Markets around the country will restore their balance as lumber prices start to go down, permitting picks up and new inventory is created. However, that is not the case here. We are not building or permitting the ability to build new housing at any significant scale, and haven’t done so for more than 20 years.
Cape Cod was well on its way to being a place where local salaries did not keep pace with local incomes and communities. Martha’s Vineyard and Nantucket are already there.
Many want to simply put the blame on short-term rentals, but that is not the case. That is the easy thing to target, rather than taking a larger look at the systemic issues. The dynamic that led to this crisis is fueled by decades of restrictive land use laws and a lack of investment in infrastructure to properly build any new housing at any real scale.
With the median sale price in Barnstable County topping $630,000 in May, our region’s economic recovery from COVID-19 is threatened unless a solution is found to allow the Cape to sustain a year-round workforce.
Now what can be done?
Realtors are right in the middle of trying to fix the situation.

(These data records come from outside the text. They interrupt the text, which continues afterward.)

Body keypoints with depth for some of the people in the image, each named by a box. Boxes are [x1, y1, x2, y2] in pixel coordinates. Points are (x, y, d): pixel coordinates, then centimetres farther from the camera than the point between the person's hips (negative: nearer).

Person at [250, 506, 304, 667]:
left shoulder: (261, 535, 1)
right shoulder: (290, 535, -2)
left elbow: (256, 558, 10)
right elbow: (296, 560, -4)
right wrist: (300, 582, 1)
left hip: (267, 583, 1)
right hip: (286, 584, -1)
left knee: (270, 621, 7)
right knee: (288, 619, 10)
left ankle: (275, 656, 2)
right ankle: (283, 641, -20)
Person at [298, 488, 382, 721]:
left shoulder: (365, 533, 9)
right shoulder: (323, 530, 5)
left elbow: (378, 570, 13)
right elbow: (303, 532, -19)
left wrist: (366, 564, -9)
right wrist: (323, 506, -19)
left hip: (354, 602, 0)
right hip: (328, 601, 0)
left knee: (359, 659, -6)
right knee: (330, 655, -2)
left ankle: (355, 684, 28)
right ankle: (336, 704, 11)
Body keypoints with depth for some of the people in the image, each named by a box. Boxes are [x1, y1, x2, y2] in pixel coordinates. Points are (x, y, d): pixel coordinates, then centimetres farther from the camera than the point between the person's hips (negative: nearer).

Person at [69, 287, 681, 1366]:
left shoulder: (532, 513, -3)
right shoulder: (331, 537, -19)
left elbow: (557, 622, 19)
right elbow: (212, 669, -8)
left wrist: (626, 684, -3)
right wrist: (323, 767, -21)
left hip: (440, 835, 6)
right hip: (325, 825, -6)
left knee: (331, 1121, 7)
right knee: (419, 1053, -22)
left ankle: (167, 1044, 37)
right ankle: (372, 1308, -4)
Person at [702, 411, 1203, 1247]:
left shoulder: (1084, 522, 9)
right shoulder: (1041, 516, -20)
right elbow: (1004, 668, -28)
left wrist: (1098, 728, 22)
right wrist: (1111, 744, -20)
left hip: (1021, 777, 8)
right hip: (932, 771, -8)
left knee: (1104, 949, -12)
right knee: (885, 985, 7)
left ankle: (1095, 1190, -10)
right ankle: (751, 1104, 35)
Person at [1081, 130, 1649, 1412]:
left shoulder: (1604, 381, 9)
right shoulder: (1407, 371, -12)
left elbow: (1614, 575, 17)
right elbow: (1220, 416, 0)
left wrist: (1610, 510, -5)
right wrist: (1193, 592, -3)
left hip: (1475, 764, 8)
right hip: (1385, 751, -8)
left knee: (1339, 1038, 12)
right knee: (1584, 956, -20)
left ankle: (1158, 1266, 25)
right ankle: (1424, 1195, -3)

In order to deal swiftly with the region’s housing crisis, a comprehensive plan should include:
- Placing all the aspects of newly passed housing choice legislation on town meeting warrants immediately so zoning and housing legislation can pass with only a simple majority vote;
- Allocate at least 50% of the revenue being derived from room occupancy tax (which includes short-term rentals) to housing, waste water and broadband efforts;
- Use this room occupancy tax money to fund innovative projects that help build the “missing middle” housing that is market rate and not deed-restricted on price or income;
- Dedicate at least 50% of your town’s CPA funds to housing needs;
- Accelerate your wastewater plans to ensure we have the adequate wastewater capacity to handle our current and future housing needs;
- Lastly, overhaul zoning to reduce minimum lot size, remove barriers to development and get unnecessary obstacles out of the way, and let the market build the housing it needs to sustain a future for Cape Cod.
We have a lot of interests that compete for attention on Cape Cod: the climate crisis, the water quality crisis, the lack of year-round paying jobs, poor broadband service — but in the end, it all doesn’t matter if we cannot house a year-round community. We need to stop making excuses and realize it’s the lack of available housing that is the problem.